While there are no records of same-sex marriages being performed in pre-modern Indonesian cultures in the way they are commonly defined in Western legal systems, many local communities recognize identities and relationships that may be placed on the LGBT spectrum. A gemblak (ꦒꦼꦩ꧀ꦧ꧀ꦭꦏ꧀, /jv/) was a young Javanese boy kept by an older man (warok, ꦮꦫꦺꦴꦏ꧀) during a period of sexual abstinence or during a heterosexual marriage. The role of the gemblak was closely tied to the Reog dance. Since heterosexual relations with women were regarded as "sapping the strength of the warok", he was allowed to have a young boy, usually between 8 and 16 years of age, to serve him sexually and play a part in the dance. The gemblak sometimes dressed in female clothing, often hailed from a poor rural family and also did domestic chores for the warok. This granted him and his family great social prestige. Today, this custom is strongly discouraged by Muslim religious authorities. A similar structure existed among the Minang, where the older man (induk jawi) took a male adolescent (anak jawi) as an emotional and erotic partner. The relationship included a clearly defined aspect of mutual trust and help, and continued until one of the men was ready to marry. Among the Madurese, erotic and emotional relationships between two boys or teenagers were also historically "common".

The Bugis recognize five separate genders and their culture has traditionally viewed gender as existing on a spectrum, even after conversion to Islam in the 17th century. A bissu (ᨅᨗᨔᨘ, /bug/) is a person who "combines aspects of all genders to form a whole", often acting as a shaman. In other cultures, some individuals are considered to fulfil a third gender role. They are "considered to be the union between male and female elements", a "unity perceived as the harmonious condition of the spiritual world", and often act as shamans or healers. Other peoples have distinct terms for gender non-conforming shamans. The Ngaju use basir, the Torajan use to burake tambolang, and the Pamona use tadu mburake. They "merge both males and females in their bodies as it symbolizes the dualism that represented the wholeness of life after death." In Iban society, the manang bali "receive directives, through dreams, from the deity Menjaya Manang Raja to become shamans. They must obey, or face pain of death or madness. As part of responding to their spiritual calling, male-bodied individuals adopt the mannerisms, attire and lifestyle of women, even taking on male partners as husbands." These shamans play "important roles in their communities", being honoured and admired, but "this tradition has diminished due to modern values and education brought by colonialism".

== Public opinion ==
An online polling conducted by the International Lesbian, Gay, Bisexual, Trans and Intersex Association (ILGA) in October 2016 found that 69% respondents were against the legalization of same-sex marriage, while 14% supported and 17% were neutral.

A February–May 2023 Pew Research Center poll showed that 5% of Indonesians supported same-sex marriage (3% "strongly" and 2% "somewhat"), while 92% opposed (88% "strongly" and 4% "somewhat") and 3% were undecided or did not answer. This level of support was the lowest among the six Southeast Asian countries polled, behind Vietnam at 65%, Thailand at 60%, Cambodia at 57%, Singapore at 45%, and Malaysia at 17%.

Dataset excerpts ▸
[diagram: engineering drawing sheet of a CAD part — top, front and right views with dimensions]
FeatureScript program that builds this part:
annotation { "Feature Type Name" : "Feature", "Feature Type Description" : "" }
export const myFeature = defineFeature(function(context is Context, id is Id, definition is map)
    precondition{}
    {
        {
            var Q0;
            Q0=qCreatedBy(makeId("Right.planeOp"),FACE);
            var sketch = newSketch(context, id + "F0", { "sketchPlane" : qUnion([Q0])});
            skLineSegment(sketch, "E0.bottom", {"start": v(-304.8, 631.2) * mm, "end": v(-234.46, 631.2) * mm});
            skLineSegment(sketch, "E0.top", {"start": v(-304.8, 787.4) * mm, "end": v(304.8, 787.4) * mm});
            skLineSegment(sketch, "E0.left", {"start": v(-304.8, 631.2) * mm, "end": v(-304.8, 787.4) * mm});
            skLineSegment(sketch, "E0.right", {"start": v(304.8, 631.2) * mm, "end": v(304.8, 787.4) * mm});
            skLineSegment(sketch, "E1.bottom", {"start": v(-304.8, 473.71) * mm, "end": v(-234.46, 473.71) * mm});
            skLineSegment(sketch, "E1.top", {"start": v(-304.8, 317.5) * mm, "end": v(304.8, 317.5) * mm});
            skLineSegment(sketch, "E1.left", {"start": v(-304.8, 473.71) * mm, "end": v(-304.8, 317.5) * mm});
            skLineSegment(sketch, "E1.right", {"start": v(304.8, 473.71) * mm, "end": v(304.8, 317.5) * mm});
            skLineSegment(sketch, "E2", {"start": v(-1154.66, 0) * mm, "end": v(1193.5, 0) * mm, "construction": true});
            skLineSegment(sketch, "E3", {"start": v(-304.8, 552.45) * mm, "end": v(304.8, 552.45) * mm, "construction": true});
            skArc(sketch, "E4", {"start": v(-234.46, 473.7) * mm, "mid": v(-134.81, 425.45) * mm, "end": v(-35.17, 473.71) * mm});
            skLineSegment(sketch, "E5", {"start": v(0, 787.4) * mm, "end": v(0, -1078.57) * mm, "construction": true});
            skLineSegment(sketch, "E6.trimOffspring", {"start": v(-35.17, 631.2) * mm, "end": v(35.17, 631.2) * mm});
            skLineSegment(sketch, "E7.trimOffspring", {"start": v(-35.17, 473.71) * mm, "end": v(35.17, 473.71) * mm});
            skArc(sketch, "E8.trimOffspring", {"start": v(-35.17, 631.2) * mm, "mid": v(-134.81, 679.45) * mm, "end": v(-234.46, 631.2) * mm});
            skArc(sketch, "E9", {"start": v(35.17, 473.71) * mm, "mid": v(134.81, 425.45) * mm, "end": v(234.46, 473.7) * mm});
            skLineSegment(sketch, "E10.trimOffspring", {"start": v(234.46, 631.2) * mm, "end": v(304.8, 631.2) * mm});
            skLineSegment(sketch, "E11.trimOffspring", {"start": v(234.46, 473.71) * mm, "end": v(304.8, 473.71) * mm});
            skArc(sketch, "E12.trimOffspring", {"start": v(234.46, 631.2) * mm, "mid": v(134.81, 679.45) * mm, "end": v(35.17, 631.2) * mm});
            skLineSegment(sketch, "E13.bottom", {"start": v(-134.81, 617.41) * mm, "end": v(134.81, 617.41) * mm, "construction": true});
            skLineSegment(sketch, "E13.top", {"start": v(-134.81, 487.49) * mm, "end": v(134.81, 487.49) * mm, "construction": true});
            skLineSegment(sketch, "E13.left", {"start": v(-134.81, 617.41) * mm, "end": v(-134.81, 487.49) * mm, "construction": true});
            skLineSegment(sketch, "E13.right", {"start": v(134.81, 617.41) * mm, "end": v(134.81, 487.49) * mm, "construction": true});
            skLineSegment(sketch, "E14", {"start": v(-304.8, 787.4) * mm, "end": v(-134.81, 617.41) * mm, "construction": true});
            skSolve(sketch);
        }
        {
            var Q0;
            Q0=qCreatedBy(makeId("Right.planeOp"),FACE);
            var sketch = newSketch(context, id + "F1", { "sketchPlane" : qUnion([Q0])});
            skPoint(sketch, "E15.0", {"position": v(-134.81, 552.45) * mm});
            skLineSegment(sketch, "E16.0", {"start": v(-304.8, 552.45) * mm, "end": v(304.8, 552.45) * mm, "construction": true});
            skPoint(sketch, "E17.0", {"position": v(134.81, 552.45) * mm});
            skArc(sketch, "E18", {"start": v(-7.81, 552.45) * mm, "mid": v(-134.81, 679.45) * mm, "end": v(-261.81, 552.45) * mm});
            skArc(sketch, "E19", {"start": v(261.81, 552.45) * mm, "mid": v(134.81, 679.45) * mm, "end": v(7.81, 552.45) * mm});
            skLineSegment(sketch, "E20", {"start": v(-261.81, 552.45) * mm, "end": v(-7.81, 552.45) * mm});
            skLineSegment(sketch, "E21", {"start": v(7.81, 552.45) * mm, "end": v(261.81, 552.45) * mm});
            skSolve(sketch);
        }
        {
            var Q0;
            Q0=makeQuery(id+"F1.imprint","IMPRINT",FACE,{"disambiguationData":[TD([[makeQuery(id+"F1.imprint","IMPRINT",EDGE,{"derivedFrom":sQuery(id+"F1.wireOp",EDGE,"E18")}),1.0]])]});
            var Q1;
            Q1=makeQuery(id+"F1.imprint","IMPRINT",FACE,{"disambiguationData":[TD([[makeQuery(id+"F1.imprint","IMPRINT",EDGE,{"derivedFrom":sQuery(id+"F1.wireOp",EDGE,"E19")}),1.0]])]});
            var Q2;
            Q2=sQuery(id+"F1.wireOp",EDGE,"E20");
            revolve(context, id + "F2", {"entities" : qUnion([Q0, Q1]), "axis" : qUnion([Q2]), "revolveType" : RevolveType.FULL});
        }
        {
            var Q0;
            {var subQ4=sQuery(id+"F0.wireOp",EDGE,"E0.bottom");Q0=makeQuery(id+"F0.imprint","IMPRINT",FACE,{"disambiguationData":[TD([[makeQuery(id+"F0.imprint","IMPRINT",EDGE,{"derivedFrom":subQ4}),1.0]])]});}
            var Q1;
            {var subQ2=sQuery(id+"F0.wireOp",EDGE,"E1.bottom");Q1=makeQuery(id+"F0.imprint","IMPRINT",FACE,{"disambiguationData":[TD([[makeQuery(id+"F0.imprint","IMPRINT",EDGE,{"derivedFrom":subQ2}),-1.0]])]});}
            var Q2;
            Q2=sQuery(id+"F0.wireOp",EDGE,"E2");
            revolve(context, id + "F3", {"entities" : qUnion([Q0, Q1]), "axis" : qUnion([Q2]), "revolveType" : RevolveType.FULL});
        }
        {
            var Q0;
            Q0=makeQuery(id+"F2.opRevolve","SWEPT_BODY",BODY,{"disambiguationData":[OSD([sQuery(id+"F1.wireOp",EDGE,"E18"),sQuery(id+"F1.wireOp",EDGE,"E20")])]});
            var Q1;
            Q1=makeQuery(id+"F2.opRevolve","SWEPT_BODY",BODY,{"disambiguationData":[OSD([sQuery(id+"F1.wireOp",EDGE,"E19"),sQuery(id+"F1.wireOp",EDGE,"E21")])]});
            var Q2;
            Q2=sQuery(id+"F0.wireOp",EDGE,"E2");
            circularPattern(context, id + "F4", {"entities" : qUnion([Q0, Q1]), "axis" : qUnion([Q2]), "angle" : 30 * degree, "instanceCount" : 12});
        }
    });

What you will do ▸
(1) From the passage on gender and sexuality in Indonesia, quote the words from "A February–May 2023" to "Malaysia at 17%.".
(2) Condense the paragraph of the passage on gender and sexuality in Indonesia that begins "A February–May 2023 Pew Research Center poll" into a short bulleted list that keeps its main figures.
The records have no connection to the passage on gender and sexuality in Indonesia.

Solutions to the tasks ▸
(1)
A February–May 2023 Pew Research Center poll showed that 5% of Indonesians supported same-sex marriage (3% "strongly" and 2% "somewhat"), while 92% opposed (88% "strongly" and 4% "somewhat") and 3% were undecided or did not answer. This level of support was the lowest among the six Southeast Asian countries polled, behind Vietnam at 65%, Thailand at 60%, Cambodia at 57%, Singapore at 45%, and Malaysia at 17%.

(2)
- Pew Research Center poll, February–May 2023: 5% of Indonesians supported same-sex marriage (3% strongly, 2% somewhat).
- 92% opposed (88% strongly, 4% somewhat), and 3% were undecided or did not answer.
- Indonesia had the lowest support of the six Southeast Asian countries polled. The others were Vietnam (65%), Thailand (60%), Cambodia (57%), Singapore (45%) and Malaysia (17%).